:: TASK REQUIREMENTS ::
Below is a block of records; reproduce all of them exactly and leave out any pictures.

:: AVAILABLE RECORDS ::
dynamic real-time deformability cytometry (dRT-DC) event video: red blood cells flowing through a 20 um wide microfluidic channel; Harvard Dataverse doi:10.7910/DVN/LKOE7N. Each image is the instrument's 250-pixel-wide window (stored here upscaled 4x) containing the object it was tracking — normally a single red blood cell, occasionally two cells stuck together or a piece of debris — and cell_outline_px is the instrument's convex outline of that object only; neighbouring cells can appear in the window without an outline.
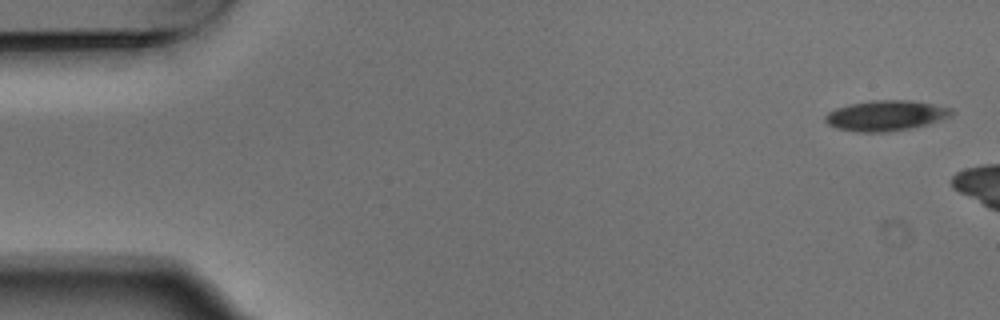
{"species": "Egyptian fruit bat (a non-hibernating species)", "species_latin": "Rousettus aegyptiacus", "temperature_condition": "warm", "stored_images_in_passage": 3, "camera_frame_rate_fps": 3000, "um_per_image_px": 0.085, "animal": {"sex": "male"}, "frame": {"image": 1, "passage_image": 1, "time_ms": 0.0, "image_size_px": [1000, 320], "cell_outline_px": [[956, 112], [952, 116], [928, 124], [888, 132], [856, 132], [836, 128], [828, 124], [824, 120], [824, 116], [828, 112], [836, 108], [848, 104], [872, 100], [912, 100], [936, 104], [952, 108]], "centroid_in_image_um": [75.32, 9.81], "position_along_channel_um": 9.7, "area_um2": 22.66}}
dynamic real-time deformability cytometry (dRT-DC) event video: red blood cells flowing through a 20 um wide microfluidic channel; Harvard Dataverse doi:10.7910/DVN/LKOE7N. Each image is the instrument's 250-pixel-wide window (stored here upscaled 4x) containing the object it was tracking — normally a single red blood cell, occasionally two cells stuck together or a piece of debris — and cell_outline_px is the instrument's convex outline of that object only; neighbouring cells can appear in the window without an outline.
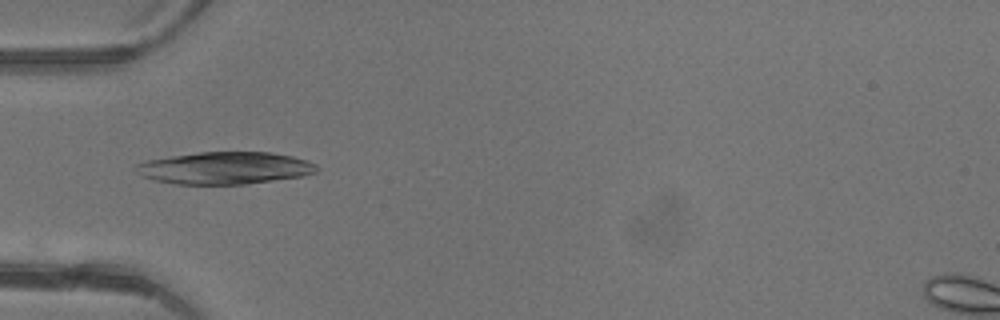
{"species": "common noctule bat (a hibernating species)", "species_latin": "Nyctalus noctula", "temperature_condition": "warm", "stored_images_in_passage": 46, "camera_frame_rate_fps": 3000, "um_per_image_px": 0.085, "animal": {"sex": "female"}, "frame": {"image": 1, "passage_image": 15, "time_ms": 4.667, "image_size_px": [1000, 320], "cell_outline_px": [[320, 168], [316, 172], [300, 176], [244, 184], [176, 184], [156, 180], [144, 176], [136, 172], [132, 168], [136, 164], [148, 160], [172, 156], [200, 152], [272, 152], [292, 156], [308, 160], [316, 164]], "centroid_in_image_um": [19.12, 14.27], "position_along_channel_um": 65.9, "area_um2": 33.81}}
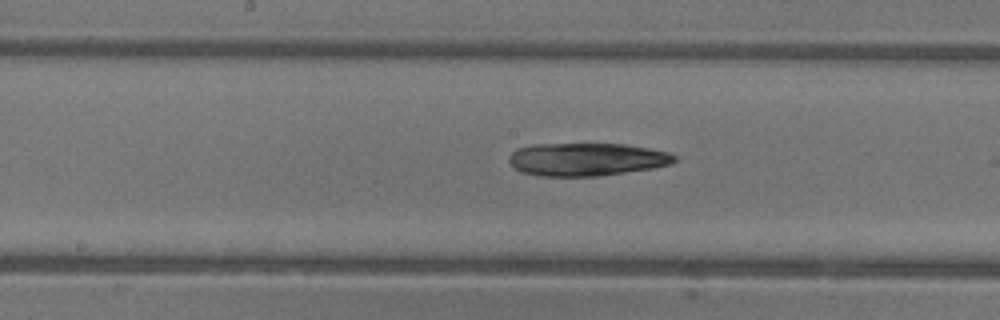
{"frame": {"image": 2, "passage_image": 24, "time_ms": 7.667, "image_size_px": [1000, 320], "cell_outline_px": [[676, 160], [672, 164], [652, 168], [596, 176], [540, 176], [520, 172], [512, 168], [508, 160], [508, 156], [516, 148], [532, 144], [624, 144], [648, 148], [668, 152], [676, 156]], "centroid_in_image_um": [49.8, 13.54], "position_along_channel_um": 198.4, "area_um2": 31.91}}
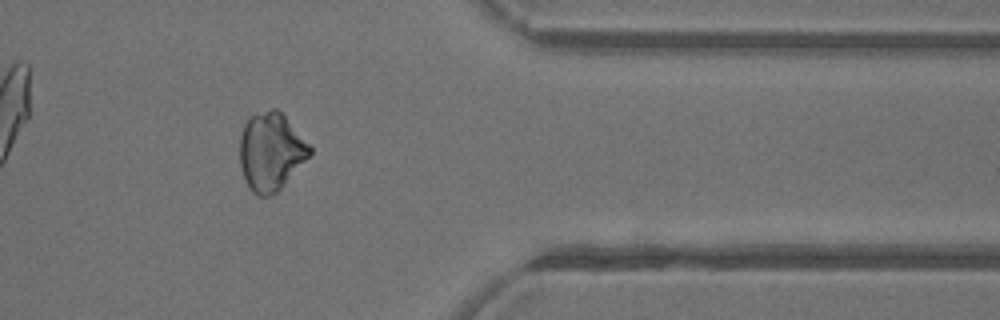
{"frame": {"image": 3, "passage_image": 38, "time_ms": 12.333, "image_size_px": [1000, 320], "cell_outline_px": [[312, 152], [280, 188], [276, 192], [268, 196], [260, 196], [252, 192], [244, 176], [240, 164], [240, 132], [248, 116], [272, 108], [276, 108], [284, 116], [312, 148]], "centroid_in_image_um": [22.99, 12.86], "position_along_channel_um": 388.4, "area_um2": 31.21}}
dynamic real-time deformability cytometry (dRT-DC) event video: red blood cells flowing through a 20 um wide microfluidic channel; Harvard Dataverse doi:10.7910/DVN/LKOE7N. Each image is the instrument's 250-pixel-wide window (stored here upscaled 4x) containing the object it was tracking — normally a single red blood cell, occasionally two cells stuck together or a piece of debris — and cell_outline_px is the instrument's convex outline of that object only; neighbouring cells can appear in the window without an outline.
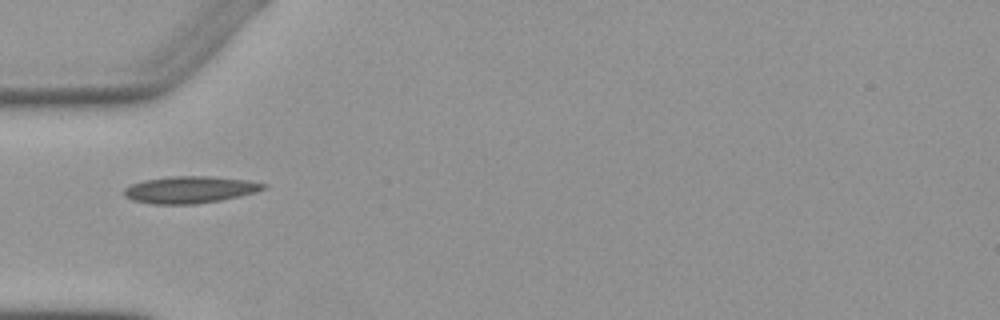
{"species": "Egyptian fruit bat (a non-hibernating species)", "species_latin": "Rousettus aegyptiacus", "temperature_condition": "warm", "stored_images_in_passage": 3, "camera_frame_rate_fps": 3000, "um_per_image_px": 0.085, "animal": {"sex": "female"}, "frame": {"image": 1, "passage_image": 1, "time_ms": 0.0, "image_size_px": [1000, 320], "cell_outline_px": [[268, 188], [256, 192], [240, 196], [220, 200], [196, 204], [152, 204], [132, 200], [124, 196], [124, 188], [132, 184], [144, 180], [172, 176], [212, 176], [248, 180], [268, 184]], "centroid_in_image_um": [16.18, 16.12], "position_along_channel_um": 68.8, "area_um2": 22.02}}
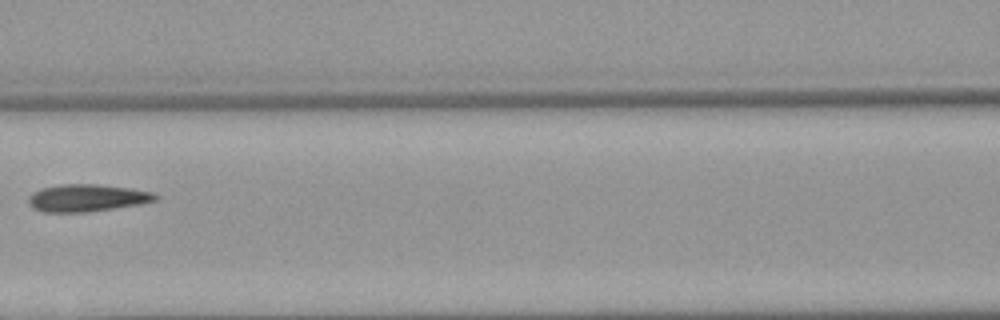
{"frame": {"image": 2, "passage_image": 3, "time_ms": 2.333, "image_size_px": [1000, 320], "cell_outline_px": [[160, 196], [156, 200], [140, 204], [88, 212], [44, 212], [32, 208], [28, 204], [28, 196], [32, 192], [44, 188], [60, 184], [96, 184], [132, 188], [152, 192]], "centroid_in_image_um": [7.38, 16.82], "position_along_channel_um": 159.2, "area_um2": 20.29}}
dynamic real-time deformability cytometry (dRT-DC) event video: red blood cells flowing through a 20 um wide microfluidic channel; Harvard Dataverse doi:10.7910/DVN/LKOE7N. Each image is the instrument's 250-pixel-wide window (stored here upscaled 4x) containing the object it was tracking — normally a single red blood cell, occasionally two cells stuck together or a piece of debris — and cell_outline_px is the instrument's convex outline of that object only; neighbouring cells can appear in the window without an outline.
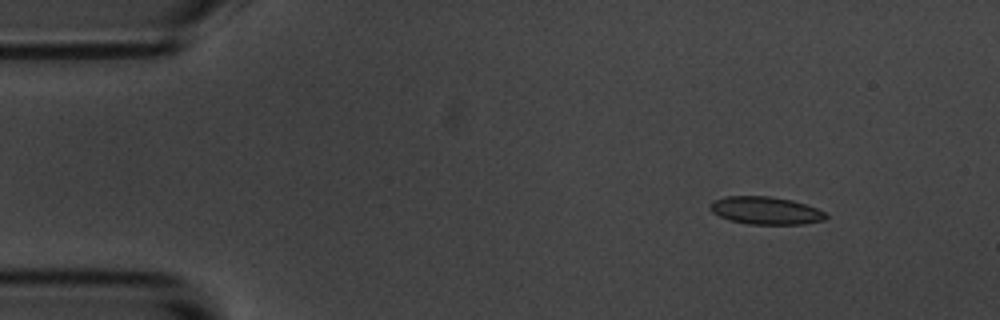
{"species": "common noctule bat (a hibernating species)", "species_latin": "Nyctalus noctula", "temperature_condition": "room temperature", "stored_images_in_passage": 4, "camera_frame_rate_fps": 3000, "um_per_image_px": 0.085, "animal": {"sex": "male", "body_mass_g": 20.1, "forearm_length_mm": 53.5}, "frame": {"image": 1, "passage_image": 1, "time_ms": 0.0, "image_size_px": [1000, 320], "cell_outline_px": [[828, 216], [824, 220], [804, 224], [748, 224], [728, 220], [712, 212], [712, 200], [724, 196], [768, 196], [792, 200], [816, 208], [824, 212]], "centroid_in_image_um": [65.08, 17.9], "position_along_channel_um": 19.9, "area_um2": 18.55}}
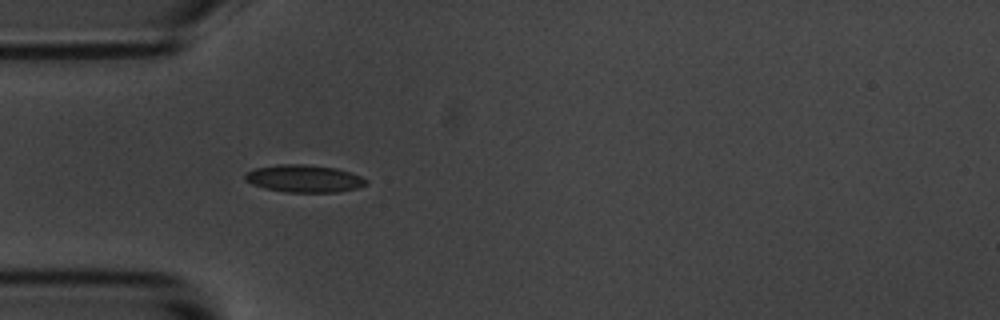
{"frame": {"image": 2, "passage_image": 4, "time_ms": 3.333, "image_size_px": [1000, 320], "cell_outline_px": [[368, 184], [356, 188], [336, 192], [288, 192], [264, 188], [252, 184], [244, 180], [244, 172], [252, 168], [276, 164], [304, 164], [336, 168], [360, 176], [368, 180]], "centroid_in_image_um": [25.78, 15.17], "position_along_channel_um": 59.2, "area_um2": 19.48}}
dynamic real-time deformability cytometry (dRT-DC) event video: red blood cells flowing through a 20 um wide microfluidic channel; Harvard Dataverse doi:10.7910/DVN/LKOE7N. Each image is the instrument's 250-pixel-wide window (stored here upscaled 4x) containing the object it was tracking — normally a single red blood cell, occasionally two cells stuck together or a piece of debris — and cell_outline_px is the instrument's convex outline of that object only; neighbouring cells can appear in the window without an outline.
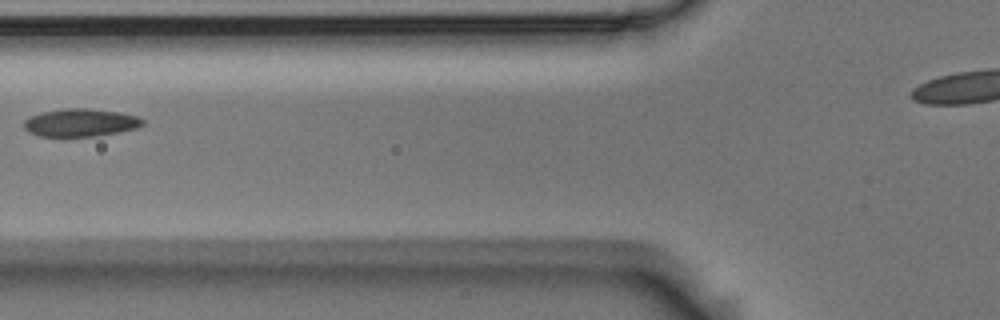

:: EXERCISE RESPONSE ::
dynamic real-time deformability cytometry (dRT-DC) event video: red blood cells flowing through a 20 um wide microfluidic channel; Harvard Dataverse doi:10.7910/DVN/LKOE7N. Each image is the instrument's 250-pixel-wide window (stored here upscaled 4x) containing the object it was tracking — normally a single red blood cell, occasionally two cells stuck together or a piece of debris — and cell_outline_px is the instrument's convex outline of that object only; neighbouring cells can appear in the window without an outline.
{"species": "Egyptian fruit bat (a non-hibernating species)", "species_latin": "Rousettus aegyptiacus", "temperature_condition": "warm", "stored_images_in_passage": 3, "camera_frame_rate_fps": 3000, "um_per_image_px": 0.085, "animal": {"sex": "male"}, "frame": {"image": 1, "passage_image": 1, "time_ms": 0.0, "image_size_px": [1000, 320], "cell_outline_px": [[956, 112], [952, 116], [928, 124], [888, 132], [856, 132], [836, 128], [828, 124], [824, 120], [824, 116], [828, 112], [836, 108], [848, 104], [872, 100], [912, 100], [936, 104], [952, 108]], "centroid_in_image_um": [75.32, 9.81], "position_along_channel_um": 9.7, "area_um2": 22.66}}
dynamic real-time deformability cytometry (dRT-DC) event video: red blood cells flowing through a 20 um wide microfluidic channel; Harvard Dataverse doi:10.7910/DVN/LKOE7N. Each image is the instrument's 250-pixel-wide window (stored here upscaled 4x) containing the object it was tracking — normally a single red blood cell, occasionally two cells stuck together or a piece of debris — and cell_outline_px is the instrument's convex outline of that object only; neighbouring cells can appear in the window without an outline.
{"species": "common noctule bat (a hibernating species)", "species_latin": "Nyctalus noctula", "temperature_condition": "warm", "stored_images_in_passage": 46, "camera_frame_rate_fps": 3000, "um_per_image_px": 0.085, "animal": {"sex": "female"}, "frame": {"image": 1, "passage_image": 15, "time_ms": 4.667, "image_size_px": [1000, 320], "cell_outline_px": [[320, 168], [316, 172], [300, 176], [244, 184], [176, 184], [156, 180], [144, 176], [136, 172], [132, 168], [136, 164], [148, 160], [172, 156], [200, 152], [272, 152], [292, 156], [308, 160], [316, 164]], "centroid_in_image_um": [19.12, 14.27], "position_along_channel_um": 65.9, "area_um2": 33.81}}
{"frame": {"image": 2, "passage_image": 24, "time_ms": 7.667, "image_size_px": [1000, 320], "cell_outline_px": [[676, 160], [672, 164], [652, 168], [596, 176], [540, 176], [520, 172], [512, 168], [508, 160], [508, 156], [516, 148], [532, 144], [624, 144], [648, 148], [668, 152], [676, 156]], "centroid_in_image_um": [49.8, 13.54], "position_along_channel_um": 198.4, "area_um2": 31.91}}
{"frame": {"image": 3, "passage_image": 38, "time_ms": 12.333, "image_size_px": [1000, 320], "cell_outline_px": [[312, 152], [280, 188], [276, 192], [268, 196], [260, 196], [252, 192], [244, 176], [240, 164], [240, 132], [248, 116], [272, 108], [276, 108], [284, 116], [312, 148]], "centroid_in_image_um": [22.99, 12.86], "position_along_channel_um": 388.4, "area_um2": 31.21}}
dynamic real-time deformability cytometry (dRT-DC) event video: red blood cells flowing through a 20 um wide microfluidic channel; Harvard Dataverse doi:10.7910/DVN/LKOE7N. Each image is the instrument's 250-pixel-wide window (stored here upscaled 4x) containing the object it was tracking — normally a single red blood cell, occasionally two cells stuck together or a piece of debris — and cell_outline_px is the instrument's convex outline of that object only; neighbouring cells can appear in the window without an outline.
{"species": "Egyptian fruit bat (a non-hibernating species)", "species_latin": "Rousettus aegyptiacus", "temperature_condition": "warm", "stored_images_in_passage": 3, "camera_frame_rate_fps": 3000, "um_per_image_px": 0.085, "animal": {"sex": "female"}, "frame": {"image": 1, "passage_image": 1, "time_ms": 0.0, "image_size_px": [1000, 320], "cell_outline_px": [[268, 188], [256, 192], [240, 196], [220, 200], [196, 204], [152, 204], [132, 200], [124, 196], [124, 188], [132, 184], [144, 180], [172, 176], [212, 176], [248, 180], [268, 184]], "centroid_in_image_um": [16.18, 16.12], "position_along_channel_um": 68.8, "area_um2": 22.02}}
{"frame": {"image": 2, "passage_image": 3, "time_ms": 2.333, "image_size_px": [1000, 320], "cell_outline_px": [[160, 196], [156, 200], [140, 204], [88, 212], [44, 212], [32, 208], [28, 204], [28, 196], [32, 192], [44, 188], [60, 184], [96, 184], [132, 188], [152, 192]], "centroid_in_image_um": [7.38, 16.82], "position_along_channel_um": 159.2, "area_um2": 20.29}}
dynamic real-time deformability cytometry (dRT-DC) event video: red blood cells flowing through a 20 um wide microfluidic channel; Harvard Dataverse doi:10.7910/DVN/LKOE7N. Each image is the instrument's 250-pixel-wide window (stored here upscaled 4x) containing the object it was tracking — normally a single red blood cell, occasionally two cells stuck together or a piece of debris — and cell_outline_px is the instrument's convex outline of that object only; neighbouring cells can appear in the window without an outline.
{"species": "common noctule bat (a hibernating species)", "species_latin": "Nyctalus noctula", "temperature_condition": "room temperature", "stored_images_in_passage": 4, "camera_frame_rate_fps": 3000, "um_per_image_px": 0.085, "animal": {"sex": "male", "body_mass_g": 20.1, "forearm_length_mm": 53.5}, "frame": {"image": 1, "passage_image": 1, "time_ms": 0.0, "image_size_px": [1000, 320], "cell_outline_px": [[828, 216], [824, 220], [804, 224], [748, 224], [728, 220], [712, 212], [712, 200], [724, 196], [768, 196], [792, 200], [816, 208], [824, 212]], "centroid_in_image_um": [65.08, 17.9], "position_along_channel_um": 19.9, "area_um2": 18.55}}
{"frame": {"image": 2, "passage_image": 4, "time_ms": 3.333, "image_size_px": [1000, 320], "cell_outline_px": [[368, 184], [356, 188], [336, 192], [288, 192], [264, 188], [252, 184], [244, 180], [244, 172], [252, 168], [276, 164], [304, 164], [336, 168], [360, 176], [368, 180]], "centroid_in_image_um": [25.78, 15.17], "position_along_channel_um": 59.2, "area_um2": 19.48}}
dynamic real-time deformability cytometry (dRT-DC) event video: red blood cells flowing through a 20 um wide microfluidic channel; Harvard Dataverse doi:10.7910/DVN/LKOE7N. Each image is the instrument's 250-pixel-wide window (stored here upscaled 4x) containing the object it was tracking — normally a single red blood cell, occasionally two cells stuck together or a piece of debris — and cell_outline_px is the instrument's convex outline of that object only; neighbouring cells can appear in the window without an outline.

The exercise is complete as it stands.